This is why famed Carnatic singer TV Ramprasadh’s online classes on music and dance are a rage
Besant nagar is famous for Eliot’s Beach, Astalakshmi Temple, Velankanni Church and Kalakshetra Foundation, not necessarily in that order. Music and dance are cultural activities that go around in neighbourhood temples of Ratnagiriswarar and Varasindhi Vinayaka throughout the year.
Kalakshetra colony is more tranquil and upmarket than Besant nagar. The latter has to bear the brunt of boisterous beach going crowds who throng restaurants and ice-cream parlours contributing to the chaos. But as road veers towards Aaru Padai Veedu temple there comes a small Municipal Park where streets are named after rivers such as the Ganga, Cauvery and Yamuna. There is a palpable tranquillity from a lot of trees cover and a quiet neighbourhood.

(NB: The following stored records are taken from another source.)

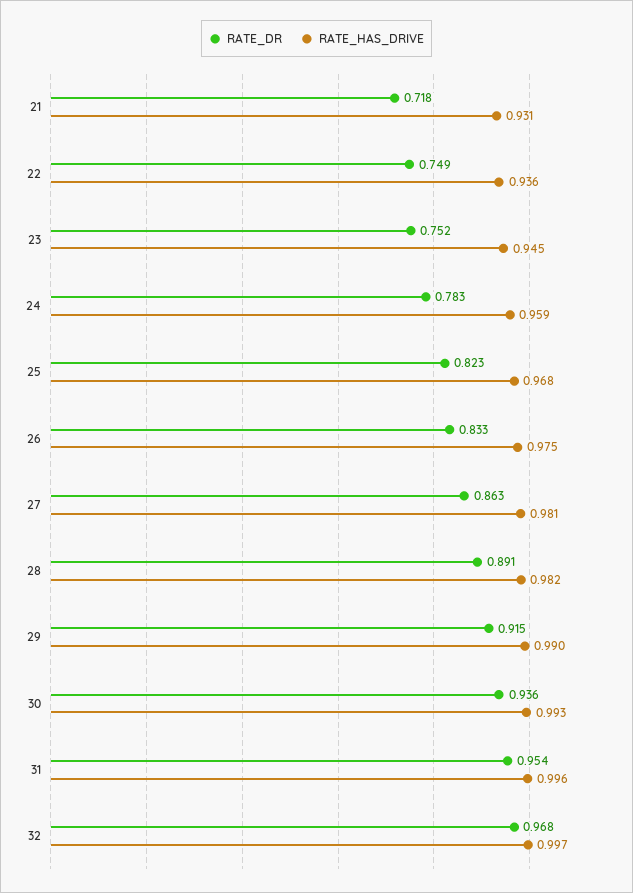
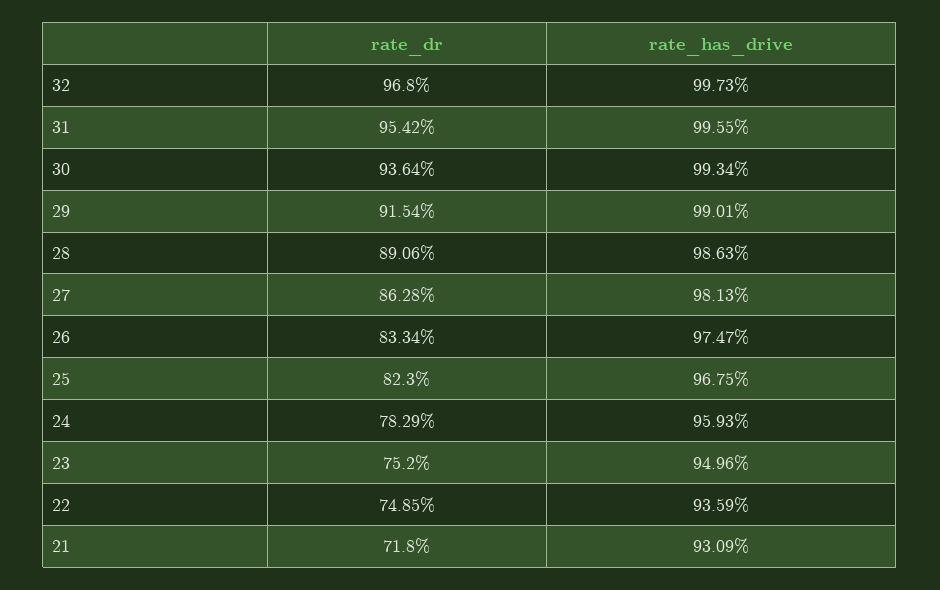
  {
    "RATE_DR": {
      "21": 0.718,
      "22": 0.7485,
      "23": 0.752,
      "24": 0.7829,
      "25": 0.823,
      "26": 0.8334,
      "27": 0.8628,
      "28": 0.8906,
      "29": 0.9154,
      "30": 0.9364,
      "31": 0.9542,
      "32": 0.968
    },
    "RATE_HAS_DRIVE": {
      "21": 0.9309,
      "22": 0.9359,
-     "23": 0.945,
+     "23": 0.9496,
      "24": 0.9593,
      "25": 0.9675,
      "26": 0.9747,
      "27": 0.9813,
-     "28": 0.982,
+     "28": 0.9863,
      "29": 0.9901,
      "30": 0.9934,
      "31": 0.9955,
      "32": 0.9973
    }
  }

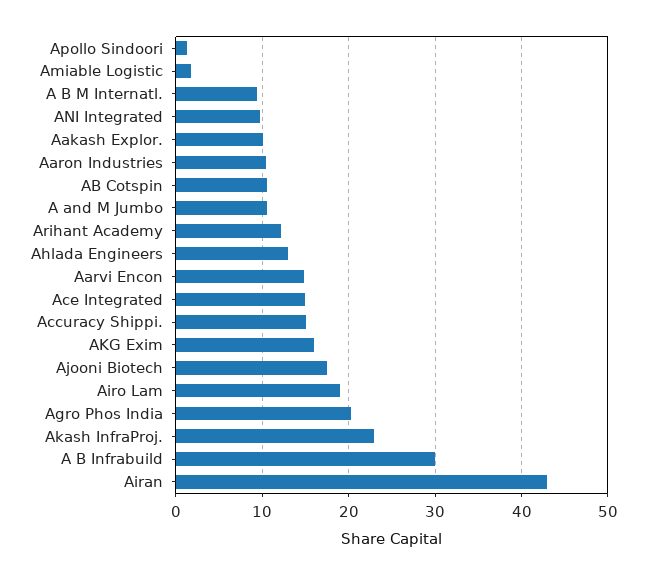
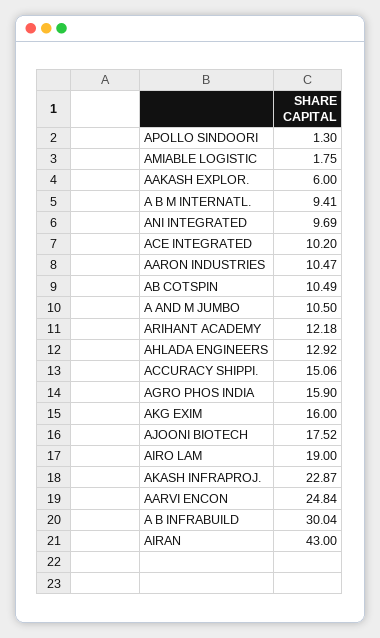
  {
    "Apollo Sindoori": 1.3,
    "Amiable Logistic": 1.75,
    "A B M Internatl.": 9.41,
    "ANI Integrated": 9.69,
-   "Aakash Explor.": 10,
+   "Aakash Explor.": 6,
    "Aaron Industries": 10.47,
    "AB Cotspin": 10.49,
    "A and M Jumbo": 10.5,
    "Arihant Academy": 12.18,
    "Ahlada Engineers": 12.92,
-   "Aarvi Encon": 15,
+   "Aarvi Encon": 24.84,
-   "Ace Integrated": 15,
+   "Ace Integrated": 10.2,
    "Accuracy Shippi.": 15.06,
    "AKG Exim": 16,
    "Ajooni Biotech": 17.52,
    "Airo Lam": 19,
-   "Agro Phos India": 20,
+   "Agro Phos India": 15.9,
    "Akash InfraProj.": 22.87,
    "A B Infrabuild": 30.04,
    "Airan": 43
  }

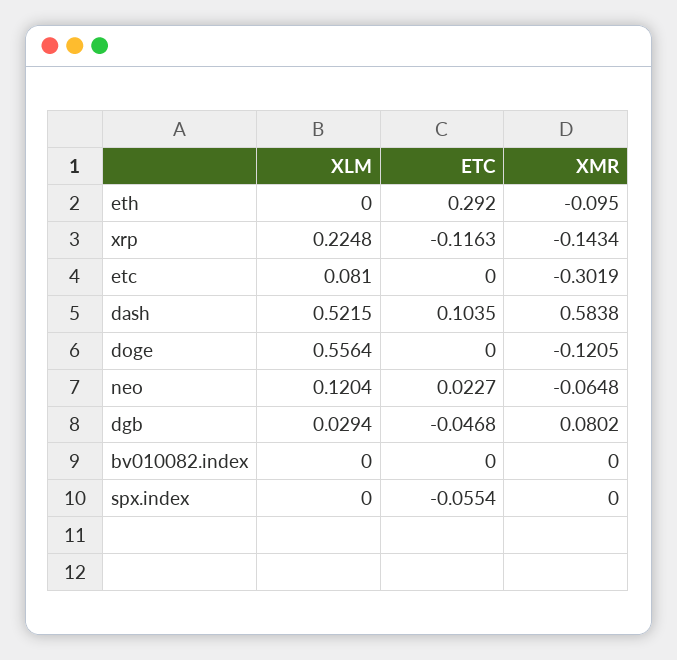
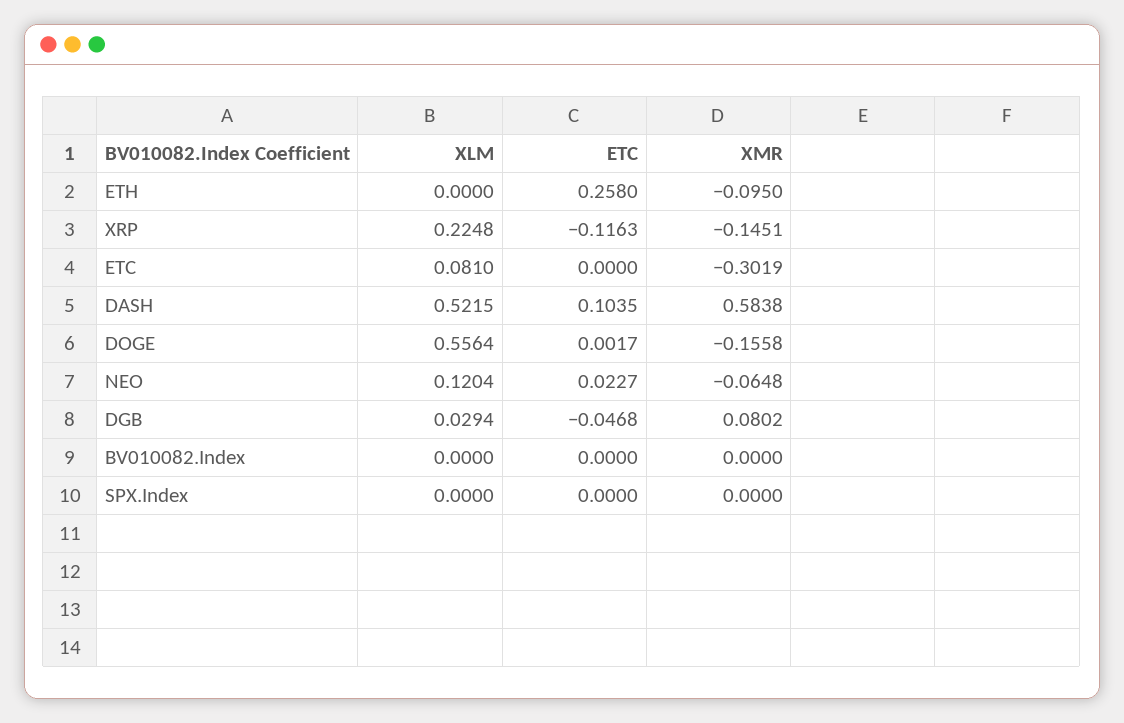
  {
    "XLM": {
      "eth": 0,
      "xrp": 0.2248,
      "etc": 0.081,
      "dash": 0.5215,
      "doge": 0.5564,
      "neo": 0.1204,
      "dgb": 0.0294,
      "bv010082.index": 0,
      "spx.index": 0
    },
    "ETC": {
-     "eth": 0.292,
+     "eth": 0.258,
      "xrp": -0.1163,
      "etc": 0,
      "dash": 0.1035,
-     "doge": 0,
+     "doge": 0.0017,
      "neo": 0.0227,
      "dgb": -0.0468,
      "bv010082.index": 0,
-     "spx.index": -0.0554
+     "spx.index": 0
    },
    "XMR": {
      "eth": -0.095,
-     "xrp": -0.1434,
+     "xrp": -0.1451,
      "etc": -0.3019,
      "dash": 0.5838,
-     "doge": -0.1205,
+     "doge": -0.1558,
      "neo": -0.0648,
      "dgb": 0.0802,
      "bv010082.index": 0,
      "spx.index": 0
    }
  }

On rare occasions you could even spot peacocks strutting on the roads. At the end of Yamuna road there is a concert hall where eAmbalam runs training for classical music, dance and yoga. This is an initiative by famous Carnatic singer TV Ramprasadh and his wife Indira Kadambi, a name to reckon in the Bharatanatyam dance circuit.
Mr Ramprasadh is a man with a mission. He is a classical singer with a solid reputation among contemporaries. More than being a performing artiste, the singer loves teaching classical music to the younger generation.
He reminisces, “I graduated in Cost Accountancy and started my career as a merchant banker. Within three years I knew I had to choose between a corporate career and music. Nature made me a musician and I can never be happy doing anything else other than music” That was twenty years ago and since then music has been his chosen career.
Right from mid-1990s Ramprasadh and his wife would spend six months in a year in United States and Europe either performing at concerts or teaching students. The singer says, “The tradition of teaching Carnatic or Bharatanatayam is one-to-one. Our students wanted these tuitions to continue even in our absence. It was their enthusiasm and initiative that forced us to take a look at the Internet.”
In 1998 Ramprasadh and his wife Indira Kadambi set up Ambalam, a centre for teaching various forms of classical art. The duo teamed up with technical experts and drew a curriculum and methodology of teaching using scientific principles. Ramprasadh says, “Classical music training is usually intuitive and here we were drawing up a syllabus and structured curriculum from the basics. We consulted the educationists and sought their expertise. We found music, dance, yoga could be taught one-to-one using technologies like Skype without loss in quality and immediate revert and real time speed.”
eAmbalam’s e-learning portal offers basic and advanced diploma courses on Carnatic vocal and Bharatanatyam. They also found yoga to be useful to musicians and engaged experts for personalized teaching. eAmbalam has produced hundreds of instructional videos built on a customised platform.
Ramprasadh explains, “There are no cutting corners here. These audio-visual teaching modules serve as classroom textbooks.”
Mr. Ramprasadh says, “Teaching music is a passion for me. The journey started in the mid-1990s when I was commissioned to teach the essentials of Carnatic music to boys and girls at school. Their ignorance stunned me, their little knowledge about our culture and music worried me.”
But can classical music stem the tide of the last 20 years’ cultural degradation? He remains optimistic, “I can’t reverse consumerism. We see ourselves as custodians of the ancient culture. We just want to keep it alive to the next generation. Technology and Internet come handy here.”